Usings regular expressions to extract emails from documents

I’m facing a big issue , need to filter a very large document and I need to get names and emails from it:

the document contained lines line this :

17/07/2018 22:49E:5s6poir MurhabaziEspoir Murhabazeispoir.mur@gmail.com espoir.mur@gmail.com 7 6 4 I have worked on a project called mining educational data to improve student orientation to university. it’s build with pandas and sklearn.

Working with regex has never been easy for me.

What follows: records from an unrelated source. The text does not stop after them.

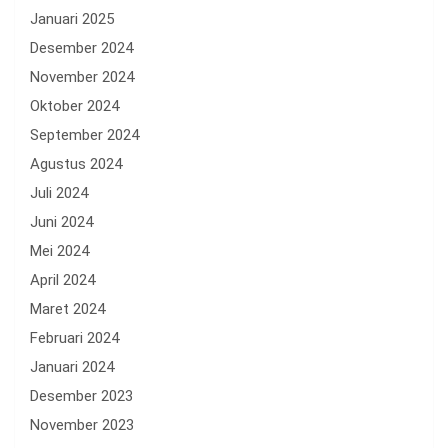
Januari 2025
Desember 2024
November 2024
Oktober 2024
September 2024
Agustus 2024
Juli 2024
Juni 2024
Mei 2024
April 2024
Maret 2024
Februari 2024
Januari 2024
Desember 2023
November 2023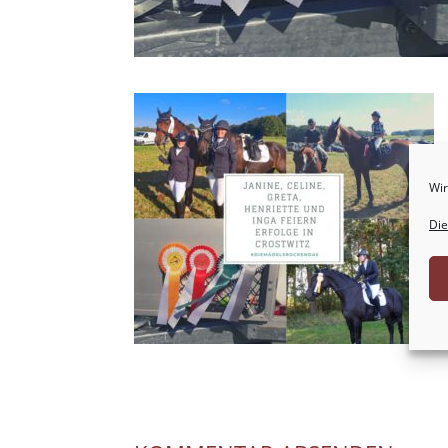
Wir
Die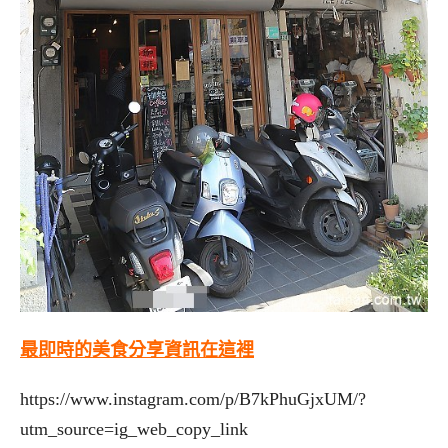
最即時的美食分享資訊在這裡
https://www.instagram.com/p/B7kPhuGjxUM/?
utm_source=ig_web_copy_link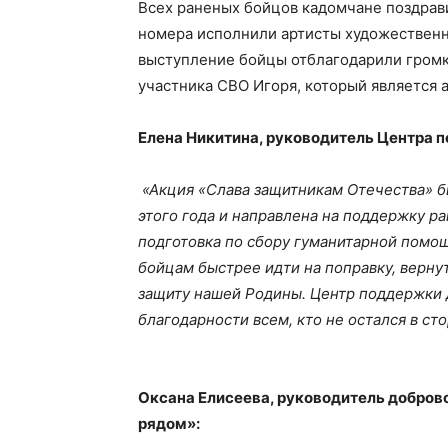
Всех раненых бойцов кадомчане поздрав
номера исполнили артисты художественн
выступление бойцы отблагодарили громк
участника СВО Игоря, который является 
Елена Никитина, руководитель Центра 
«Акция «Слава защитникам Отечества» б
этого года и направлена на поддержку р
подготовка по сбору гуманитарной помо
бойцам быстрее идти на поправку, вернут
защиту нашей Родины. Центр поддержки 
благодарности всем, кто не остался в ст
Оксана Елисеева, руководитель добров
рядом»: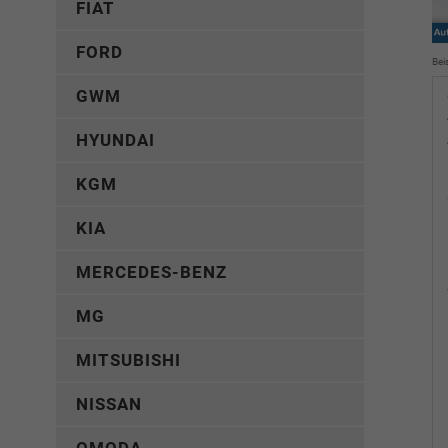
FIAT
FORD
Bei
GWM
HYUNDAI
KGM
KIA
MERCEDES-BENZ
MG
MITSUBISHI
NISSAN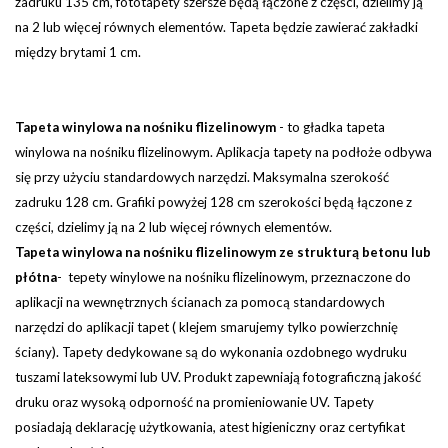
zadruku 135 cm, fototapety szersze będą łączone z części, dzielimy ją
na 2 lub więcej równych elementów.
Tapeta będzie zawierać zakładki
między brytami 1 cm.
Tapeta winylowa na nośniku flizelinowym
-
to gładka tapeta
winylowa na nośniku flizelinowym. Aplikacja tapety na podłoże odbywa
się przy użyciu standardowych narzędzi.
Maksymalna szerokość
zadruku 128 cm. Grafiki powyżej 128 cm szerokości będą łączone z
części, dzielimy ją na 2 lub więcej równych elementów.
Tapeta winylowa na nośniku flizelinowym ze strukturą betonu lub
płótna
- tepety winylowe na nośniku flizelinowym, przeznaczone do
aplikacji na wewnętrznych ścianach za pomocą standardowych
narzędzi do aplikacji tapet ( klejem smarujemy tylko powierzchnię
ściany). Tapety dedykowane są do wykonania ozdobnego wydruku
tuszami lateksowymi lub UV. Produkt zapewniają fotograficzną jakość
druku oraz wysoką odporność na promieniowanie UV. Tapety
posiadają deklarację użytkowania, atest higieniczny oraz certyfikat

Using this tool I was able to build this regex:

the tool gives us those description about the regex:

(\w+\s)(\w+\s)([\w\.-]+@[\w\.-]+)\s([\w\.-]+@[\w\.-]+)

in that regex

() means a group \w matches any word character (equal to [a-zA-Z0-9_]) \w+ : one or more \w \s : means matches any whitespace character (equal to [\r\n\t\f\v ])

so :

(\w+\s): means find a name followed by a space: this is used to retreive the first name

([\w\.-]+@[\w\.-]+) : this is used to retreive a mail address

[\w\.-]+: means matches any word character followed by a dot . or a dash -

after using the expresion was able to retreive a 4 differents groups :

names, prename and 2 emails addresses